### Tarefa
Responda com base no texto apresentado:
(a) Que data aparece no início do texto?
(b) Qual é o título do primeiro ato?
(c) Em quanto tempo o carro que invadiu a contramão vai bater de frente?

### Texto apresentado
=-=-=-=-=

23 de fevereiro. Mais um ano.
Menos um ano.
Primeiro ato – Evitando tragédias.
Pais tem mania de achar que há como
prevenir tragédias. Tranquem bem as portas. Tomem cuidado ao chegar de madrugada
em casa. Fiquem atentos com assaltantes nos sinais de trânsito. Cuidado ao sacar grandes quantias de dinheiro. Sabe o que eu acho? Que na verdade quando nos damos conta estas tragédias, - ou acidentes, fatalidades, chamem como quiserem -, já aconteceram. Nos precavemos para ter a sensação de fazer nossa parte. Mas creio que quando percebemos não há mais o que fazer. Não há mais como evitar. Não há mais como enganar o destino e o que está ali escolhido para acontecer. Sei lá. Acho que dirigir cuidadosamente, definitivamente, não
adianta mais quando o carro no sentido contrário já invadiu a contramão e vai
bater de frente do seu em dois segundos. Definitivamente.

=-=-=-=-=

Dados de texto extraídos da página
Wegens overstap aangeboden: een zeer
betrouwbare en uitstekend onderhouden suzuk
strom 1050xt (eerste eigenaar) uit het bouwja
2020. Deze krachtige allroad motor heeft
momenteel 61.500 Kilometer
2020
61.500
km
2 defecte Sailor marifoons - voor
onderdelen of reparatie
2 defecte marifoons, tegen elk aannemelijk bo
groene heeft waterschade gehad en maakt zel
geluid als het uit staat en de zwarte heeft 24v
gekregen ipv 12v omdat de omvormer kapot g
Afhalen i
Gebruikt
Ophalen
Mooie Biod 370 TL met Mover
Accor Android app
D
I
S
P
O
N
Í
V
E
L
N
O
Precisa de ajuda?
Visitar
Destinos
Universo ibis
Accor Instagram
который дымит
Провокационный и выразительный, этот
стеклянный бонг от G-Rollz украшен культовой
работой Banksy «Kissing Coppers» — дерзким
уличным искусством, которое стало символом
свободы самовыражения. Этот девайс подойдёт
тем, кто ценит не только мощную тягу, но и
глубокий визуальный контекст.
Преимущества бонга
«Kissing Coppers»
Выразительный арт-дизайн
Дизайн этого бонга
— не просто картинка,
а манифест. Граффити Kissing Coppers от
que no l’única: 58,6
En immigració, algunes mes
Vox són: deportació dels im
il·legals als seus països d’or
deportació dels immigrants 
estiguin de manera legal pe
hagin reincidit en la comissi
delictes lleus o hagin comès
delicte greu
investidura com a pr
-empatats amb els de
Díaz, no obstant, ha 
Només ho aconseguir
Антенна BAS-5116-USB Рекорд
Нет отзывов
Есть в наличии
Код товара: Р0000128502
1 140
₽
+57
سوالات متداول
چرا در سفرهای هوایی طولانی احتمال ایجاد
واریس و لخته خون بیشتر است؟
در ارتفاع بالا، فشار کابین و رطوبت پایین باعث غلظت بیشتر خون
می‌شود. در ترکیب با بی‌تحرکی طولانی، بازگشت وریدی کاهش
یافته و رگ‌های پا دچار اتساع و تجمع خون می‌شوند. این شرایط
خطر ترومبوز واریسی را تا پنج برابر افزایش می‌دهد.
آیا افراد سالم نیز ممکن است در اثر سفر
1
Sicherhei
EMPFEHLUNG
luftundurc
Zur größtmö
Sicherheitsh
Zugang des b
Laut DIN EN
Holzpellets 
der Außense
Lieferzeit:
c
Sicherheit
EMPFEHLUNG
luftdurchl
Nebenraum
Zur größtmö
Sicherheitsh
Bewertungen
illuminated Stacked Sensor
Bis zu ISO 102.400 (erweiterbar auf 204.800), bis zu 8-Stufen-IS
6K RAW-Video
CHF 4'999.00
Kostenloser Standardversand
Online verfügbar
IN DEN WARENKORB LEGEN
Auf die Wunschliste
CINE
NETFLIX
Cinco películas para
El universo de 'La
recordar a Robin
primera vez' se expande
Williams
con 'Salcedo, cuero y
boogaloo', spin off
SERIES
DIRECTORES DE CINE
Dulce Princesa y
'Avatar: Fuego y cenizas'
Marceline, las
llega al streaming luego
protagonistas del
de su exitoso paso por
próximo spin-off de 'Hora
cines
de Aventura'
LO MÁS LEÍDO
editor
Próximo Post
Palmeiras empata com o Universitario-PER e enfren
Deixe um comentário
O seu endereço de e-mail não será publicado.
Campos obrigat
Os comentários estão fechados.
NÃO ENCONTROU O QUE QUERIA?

=-=-=-=-=

### Solução do exercício
(a) 23 de fevereiro.
(b) Evitando tragédias.
(c) Em dois segundos.